Warga komunitas Tao berkumpul di pelabuhan setempat untuk melepas kru yang berada di atas Ovayan, sebuah kapal papan kayu tradisional yang dikenal sebagai ipanitika, serta memberikan doa dan dukungan.
Perahu yang dapat menampung 20 orang ini dibangun tanpa paku dan selesai pada Maret, menjalani uji coba laut pada 28 April dan mengadakan upacara peluncuran tradisional pada 9 Juni.
Maraos, yang memimpin Indigenous Peoples Cultural Foundation (IPCF), mengatakan masyarakat Tao di Lanyu dan masyarakat Ivatan di Batanes adalah komunitas maritim yang memiliki hubungan erat, di mana bahasa mereka masih lebih dari 80 persen saling dimengerti.
Menurut IPCF, 60 anggota kru akan mendayung secara bergantian menempuh lebih dari 100 mil laut (185 kilometer) melintasi Selat Bashi menuju Batanes, melambangkan warisan bersama antara kedua komunitas.
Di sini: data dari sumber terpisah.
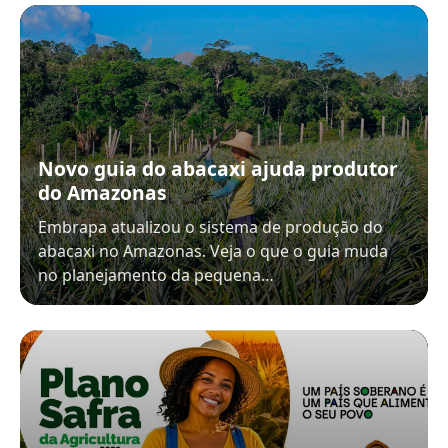
Novo guia do abacaxi ajuda produtor
do Amazonas
Embrapa atualizou o sistema de produção do
abacaxi no Amazonas. Veja o que o guia muda
no planejamento da pequena…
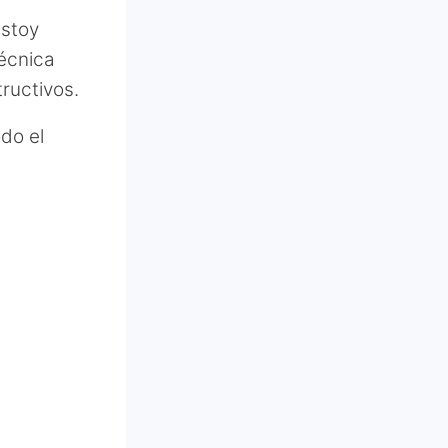
estoy
técnica
ructivos.
odo el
Kapal tanpa karbon Porrima P111 memimpin armada yang terdiri dari tujuh kapal pendukung yang memberikan pengawalan dan dukungan logistik untuk pelayaran ini, menggabungkan teknologi maritim modern dengan pengetahuan navigasi tradisional.
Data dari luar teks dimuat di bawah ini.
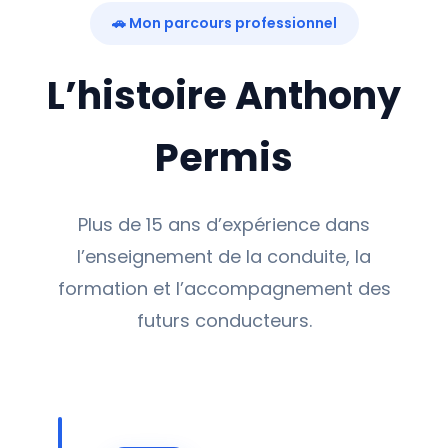
🚗 Mon parcours professionnel
L’histoire Anthony
Permis
Plus de 15 ans d’expérience dans
l’enseignement de la conduite, la
formation et l’accompagnement des
futurs conducteurs.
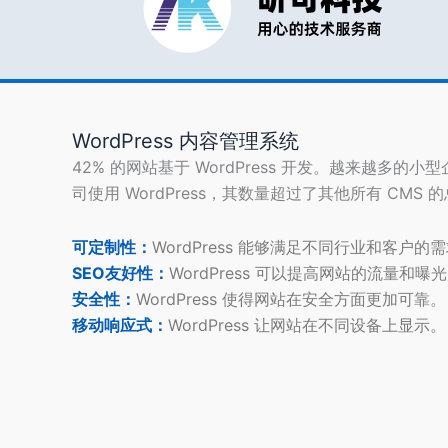
足
WordPress 内容管理系统
42% 的网站基于 WordPress 开发。越来越多的小
司使用 WordPress，其数量超过了其他所有 CMS 
可定制性：
WordPress 能够满足不同行业和客户的
SEO友好性：
WordPress 可以提高网站的流量和曝
安全性：
WordPress 使得网站在安全方面更加可靠。
移动响应式：
WordPress 让网站在不同设备上显示。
IPCF mengatakan proyek ini membutuhkan waktu tiga tahun untuk dipersiapkan. Ovayan adalah salah satu perahu papan tradisional Tao terbesar di era modern, dengan panjang sekitar 12 meter, tambah pihaknya.
Dalam upacara peluncuran pekan lalu, Maraos mengatakan penyeberangan ini diperkirakan akan memakan waktu sekitar dua hari dari Lanyu ke Pelabuhan Mahatao di Kepulauan Batanes.
Ia menambahkan bahwa setibanya di sana, kedua komunitas akan mengadakan upacara penyambutan di pelabuhan, serta pertukaran lagu dan kegiatan berbagi budaya yang bertujuan mempererat hubungan budaya.